The ZenBook Flip took 30 seconds to transfer 4.97GB of mixed-media files, a rate of 169.6 megabytes per second. That's faster than the category average (156.7MBps), the Yoga 710 (130.5 MBps) and the Inspiron 13 (154.2 MBps). Only the Spectre (173.4MBps) had a faster SSD.
It took the ZenBook Flip 6 minutes to complete our OpenOffice spreadsheet macro, in which it paired 20,000 names and addresses. That's faster than the average of 6:30. But the ZenBook Flip lagged behind the Spectre (4:02), the Yoga 710 (4:31) and the Inspiron 13 (4:54).
The integrated Intel HD Graphics 515 GPU in the ZenBook Flip isn't meant for heavy gaming, so hold off on that copy of Forza Horizon 3. The notebook earned a score of 52,374 on the 3DMark Ice Storm Unlimited graphics benchmark, just surpassing the category average of 51,412. The Inspiron 13 and the Spectre, both with Intel HD Graphics 520 GPU, were better at 61,252 and 62,054, respectively. The Yoga 710's discrete Nvidia GeForce 940MX GPU was the strongest with a score of 80,223.

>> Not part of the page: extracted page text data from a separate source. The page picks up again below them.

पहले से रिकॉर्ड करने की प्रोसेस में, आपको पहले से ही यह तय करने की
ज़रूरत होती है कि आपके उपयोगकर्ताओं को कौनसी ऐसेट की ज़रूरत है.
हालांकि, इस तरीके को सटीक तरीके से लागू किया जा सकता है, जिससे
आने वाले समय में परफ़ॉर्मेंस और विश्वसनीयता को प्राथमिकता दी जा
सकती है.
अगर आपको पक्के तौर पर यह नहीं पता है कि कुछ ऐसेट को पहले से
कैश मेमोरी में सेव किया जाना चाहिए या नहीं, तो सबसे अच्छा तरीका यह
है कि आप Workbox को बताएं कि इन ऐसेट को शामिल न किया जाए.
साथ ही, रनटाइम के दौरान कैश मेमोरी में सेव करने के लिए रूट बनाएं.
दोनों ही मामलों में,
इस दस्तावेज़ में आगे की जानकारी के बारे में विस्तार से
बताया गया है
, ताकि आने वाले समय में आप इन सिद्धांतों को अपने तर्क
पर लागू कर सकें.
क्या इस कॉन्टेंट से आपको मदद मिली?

The ZenBook Flip lasts far longer than other 13-inch 2-in-1s on a charge, enduring 9 hours and 58 minutes on the Laptop Mag Battery Test, which continuously browses the web over Wi-Fi. The ultraportable average is 8:02, with the Yoga 710 (8:55) and the Spectre (8:26) at least an hour behind the Asus. The Inspiron 13 had the worst battery life of the group, and conked out after 7:06.
The 720p webcam on the ZenBook Flip takes spectacularly fuzzy photos. In a selfie I snapped at my desk, my entire face was covered in visible pixels. To make matters worse, the light blue stripes on my shirt appeared gray and my eyes (also blue) appeared to have little color at all. The colors got slightly better when I moved to a more lighted area, but the fuzziness remained.
The ZenBook Flip has a fanless design that stayed nice and cool when we put it up against our heat test. After streaming more than 15 minutes of HD video from YouTube, the bottom of the laptop reached 94 degrees Fahrenheit, the center of the keyboard hit 83 degrees and the touchpad measured a cool 79 degrees. Each of these measurements are below our comfort threshold of 95 degrees.
Software and Warranty
There's barely any extra software on the ZenBook Flip. The most notable app is the Splendid Utility, which lets users adjust the screen to reduce blue light or make hues more intense. Standard Windows 10 bloatware is also on board: Twitter, Flipboard and Candy Crush Soda Saga are pinned in their usual places in the start menu.
Asus sells the ZenBook Flip UX360CA with a one-year warranty. See how Asus fared on our Best and Worst Brands ranking and Tech Support Showdown.
Our review unit cost $749 and comes with a 0.9-GHz Intel Core m3-6Y30 CPU, 8GB of RAM and a 512GB SSD. For $699, you can get the exact same computer, just with a smaller 256GB SSD.
The Asus ZenBook Flip UX360CA is a lightweight notebook that trades performance for a quiet, fanless design. It has a vivid display that you can customize to your liking, and you won't spend too much time uninstalling junk from your machine. The best part about this 2-in-1 is its long battery life.
Other convertibles in this price range have ditched the prospect of going fanless in favor of more performance. If you can deal with some fan noise, the $799, 14-inch Lenovo Yoga 710 is more powerful, though you'll have to give up some battery life. If you have some extra scratch set aside, the HP Spectre x360 13t (starting at $899) is the nicest-looking convertible we've tested so far, with a beautiful display and powerful speakers.
But if you value pin-drop silence and endurance, the ZenBook Flip UX360CA is worth your money.